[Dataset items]
= Beginning of Section =

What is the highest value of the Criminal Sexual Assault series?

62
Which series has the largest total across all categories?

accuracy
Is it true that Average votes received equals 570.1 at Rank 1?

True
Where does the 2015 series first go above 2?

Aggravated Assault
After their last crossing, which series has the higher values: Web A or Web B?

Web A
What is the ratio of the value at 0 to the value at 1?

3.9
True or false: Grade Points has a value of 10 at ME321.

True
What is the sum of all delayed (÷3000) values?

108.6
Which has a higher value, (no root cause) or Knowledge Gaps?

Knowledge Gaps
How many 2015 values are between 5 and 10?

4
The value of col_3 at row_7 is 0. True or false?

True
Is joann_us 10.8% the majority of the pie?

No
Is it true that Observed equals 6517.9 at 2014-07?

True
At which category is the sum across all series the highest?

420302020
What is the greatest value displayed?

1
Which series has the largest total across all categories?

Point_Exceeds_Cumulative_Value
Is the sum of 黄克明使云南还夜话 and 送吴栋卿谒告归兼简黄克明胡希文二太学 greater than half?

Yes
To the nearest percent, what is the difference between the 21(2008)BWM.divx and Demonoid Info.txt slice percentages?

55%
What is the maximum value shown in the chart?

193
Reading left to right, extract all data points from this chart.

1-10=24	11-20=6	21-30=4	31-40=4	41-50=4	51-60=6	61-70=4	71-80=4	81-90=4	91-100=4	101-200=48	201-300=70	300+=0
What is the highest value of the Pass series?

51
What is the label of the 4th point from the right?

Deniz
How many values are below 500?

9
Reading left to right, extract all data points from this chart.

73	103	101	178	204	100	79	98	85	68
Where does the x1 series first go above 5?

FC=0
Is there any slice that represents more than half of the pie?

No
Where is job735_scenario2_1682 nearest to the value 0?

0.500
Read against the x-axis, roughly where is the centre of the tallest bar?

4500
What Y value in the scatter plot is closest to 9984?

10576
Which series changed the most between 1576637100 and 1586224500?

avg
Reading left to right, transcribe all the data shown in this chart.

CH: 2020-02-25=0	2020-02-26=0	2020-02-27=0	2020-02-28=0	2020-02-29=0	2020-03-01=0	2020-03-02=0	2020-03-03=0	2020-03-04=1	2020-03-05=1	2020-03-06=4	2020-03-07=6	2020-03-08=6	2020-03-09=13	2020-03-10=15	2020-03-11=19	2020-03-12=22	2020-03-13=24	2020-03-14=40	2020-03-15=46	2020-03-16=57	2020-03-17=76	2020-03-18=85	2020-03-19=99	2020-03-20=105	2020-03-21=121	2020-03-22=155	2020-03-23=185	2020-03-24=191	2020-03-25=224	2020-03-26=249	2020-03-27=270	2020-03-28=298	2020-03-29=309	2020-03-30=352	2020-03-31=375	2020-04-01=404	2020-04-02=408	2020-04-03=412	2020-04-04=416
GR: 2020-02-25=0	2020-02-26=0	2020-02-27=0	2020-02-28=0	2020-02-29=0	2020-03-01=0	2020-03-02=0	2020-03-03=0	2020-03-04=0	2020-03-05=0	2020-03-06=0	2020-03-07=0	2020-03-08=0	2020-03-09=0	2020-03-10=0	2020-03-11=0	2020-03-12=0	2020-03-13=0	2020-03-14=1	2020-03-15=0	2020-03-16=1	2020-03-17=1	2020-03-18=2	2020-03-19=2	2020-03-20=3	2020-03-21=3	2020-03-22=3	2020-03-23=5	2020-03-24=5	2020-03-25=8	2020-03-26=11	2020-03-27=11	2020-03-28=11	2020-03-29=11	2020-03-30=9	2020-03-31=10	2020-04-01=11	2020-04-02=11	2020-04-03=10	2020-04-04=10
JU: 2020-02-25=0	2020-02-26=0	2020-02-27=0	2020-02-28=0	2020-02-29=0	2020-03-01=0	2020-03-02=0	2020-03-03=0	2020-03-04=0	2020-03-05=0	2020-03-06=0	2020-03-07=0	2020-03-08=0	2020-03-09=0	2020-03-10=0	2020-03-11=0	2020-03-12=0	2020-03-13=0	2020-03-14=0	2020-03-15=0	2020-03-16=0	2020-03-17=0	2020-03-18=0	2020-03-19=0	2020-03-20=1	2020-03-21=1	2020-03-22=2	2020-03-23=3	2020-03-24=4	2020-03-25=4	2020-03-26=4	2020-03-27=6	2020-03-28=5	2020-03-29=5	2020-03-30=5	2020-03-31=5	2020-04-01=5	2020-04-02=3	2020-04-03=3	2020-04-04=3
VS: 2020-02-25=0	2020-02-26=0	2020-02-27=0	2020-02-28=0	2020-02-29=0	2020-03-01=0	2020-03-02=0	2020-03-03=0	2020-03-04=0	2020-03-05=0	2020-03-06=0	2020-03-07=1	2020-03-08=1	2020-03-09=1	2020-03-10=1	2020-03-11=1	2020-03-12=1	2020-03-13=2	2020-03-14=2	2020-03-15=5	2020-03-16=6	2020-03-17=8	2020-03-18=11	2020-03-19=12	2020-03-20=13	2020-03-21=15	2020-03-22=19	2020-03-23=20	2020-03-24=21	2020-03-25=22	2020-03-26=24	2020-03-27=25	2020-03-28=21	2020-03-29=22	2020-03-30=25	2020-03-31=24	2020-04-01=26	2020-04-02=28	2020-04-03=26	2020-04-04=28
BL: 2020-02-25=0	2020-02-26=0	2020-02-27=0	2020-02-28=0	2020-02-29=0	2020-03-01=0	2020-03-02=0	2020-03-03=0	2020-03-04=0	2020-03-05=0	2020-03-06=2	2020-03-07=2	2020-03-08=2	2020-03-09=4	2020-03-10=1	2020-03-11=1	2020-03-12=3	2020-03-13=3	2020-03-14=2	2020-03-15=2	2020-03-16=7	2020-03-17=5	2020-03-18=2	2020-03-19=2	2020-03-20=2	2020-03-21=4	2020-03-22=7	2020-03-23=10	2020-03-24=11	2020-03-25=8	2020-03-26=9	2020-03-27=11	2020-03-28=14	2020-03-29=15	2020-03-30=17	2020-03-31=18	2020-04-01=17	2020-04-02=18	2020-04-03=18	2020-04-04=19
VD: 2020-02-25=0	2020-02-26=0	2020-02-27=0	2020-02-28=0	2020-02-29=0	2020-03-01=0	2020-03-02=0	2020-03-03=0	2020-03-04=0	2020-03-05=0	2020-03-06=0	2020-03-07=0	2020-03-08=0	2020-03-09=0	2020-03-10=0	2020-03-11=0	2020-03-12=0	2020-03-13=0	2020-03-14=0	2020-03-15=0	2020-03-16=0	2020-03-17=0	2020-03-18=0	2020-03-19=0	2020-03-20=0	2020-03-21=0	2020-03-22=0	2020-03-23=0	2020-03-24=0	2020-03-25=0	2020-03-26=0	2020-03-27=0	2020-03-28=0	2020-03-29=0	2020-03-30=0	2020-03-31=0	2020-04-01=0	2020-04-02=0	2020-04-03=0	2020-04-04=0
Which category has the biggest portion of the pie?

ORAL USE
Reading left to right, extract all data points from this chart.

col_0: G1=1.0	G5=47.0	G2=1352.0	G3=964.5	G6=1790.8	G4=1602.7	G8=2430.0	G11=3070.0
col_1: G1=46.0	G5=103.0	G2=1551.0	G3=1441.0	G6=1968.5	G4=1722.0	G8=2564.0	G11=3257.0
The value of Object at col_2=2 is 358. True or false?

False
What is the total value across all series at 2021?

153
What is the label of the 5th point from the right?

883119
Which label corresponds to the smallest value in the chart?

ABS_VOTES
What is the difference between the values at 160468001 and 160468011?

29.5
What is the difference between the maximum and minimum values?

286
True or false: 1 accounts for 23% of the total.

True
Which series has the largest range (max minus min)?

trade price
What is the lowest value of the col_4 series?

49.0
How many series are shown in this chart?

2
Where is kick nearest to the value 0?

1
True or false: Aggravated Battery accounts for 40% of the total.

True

= End of Section =

# Exercise goal
Find every line in the listing above that contains the string "equals", and copy each of those lines. The match is case-sensitive.

# Solved problem
Is it true that Average votes received equals 570.1 at Rank 1?
Is it true that Observed equals 6517.9 at 2014-07?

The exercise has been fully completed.